*Exercise*:
An exact copy of the entries is needed, with every line included.
===============
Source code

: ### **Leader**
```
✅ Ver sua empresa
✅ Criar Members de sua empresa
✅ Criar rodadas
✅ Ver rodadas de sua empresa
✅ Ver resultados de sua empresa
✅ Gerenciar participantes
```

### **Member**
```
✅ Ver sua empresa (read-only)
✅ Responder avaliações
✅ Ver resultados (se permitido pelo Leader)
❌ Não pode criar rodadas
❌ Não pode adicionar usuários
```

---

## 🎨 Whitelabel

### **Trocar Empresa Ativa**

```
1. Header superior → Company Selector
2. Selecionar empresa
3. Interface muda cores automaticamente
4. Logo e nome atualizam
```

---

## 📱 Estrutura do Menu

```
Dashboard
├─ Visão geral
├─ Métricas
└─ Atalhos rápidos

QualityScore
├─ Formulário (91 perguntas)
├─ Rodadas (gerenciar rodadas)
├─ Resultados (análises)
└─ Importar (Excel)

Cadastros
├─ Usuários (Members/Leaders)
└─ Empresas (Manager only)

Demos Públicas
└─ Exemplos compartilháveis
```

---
===============
*Response to this exercise*:
Source code

: ### **Leader**
```
✅ Ver sua empresa
✅ Criar Members de sua empresa
✅ Criar rodadas
✅ Ver rodadas de sua empresa
✅ Ver resultados de sua empresa
✅ Gerenciar participantes
```

### **Member**
```
✅ Ver sua empresa (read-only)
✅ Responder avaliações
✅ Ver resultados (se permitido pelo Leader)
❌ Não pode criar rodadas
❌ Não pode adicionar usuários
```

---

## 🎨 Whitelabel

### **Trocar Empresa Ativa**

```
1. Header superior → Company Selector
2. Selecionar empresa
3. Interface muda cores automaticamente
4. Logo e nome atualizam
```

---

## 📱 Estrutura do Menu

```
Dashboard
├─ Visão geral
├─ Métricas
└─ Atalhos rápidos

QualityScore
├─ Formulário (91 perguntas)
├─ Rodadas (gerenciar rodadas)
├─ Resultados (análises)
└─ Importar (Excel)

Cadastros
├─ Usuários (Members/Leaders)
└─ Empresas (Manager only)

Demos Públicas
└─ Exemplos compartilháveis
```

---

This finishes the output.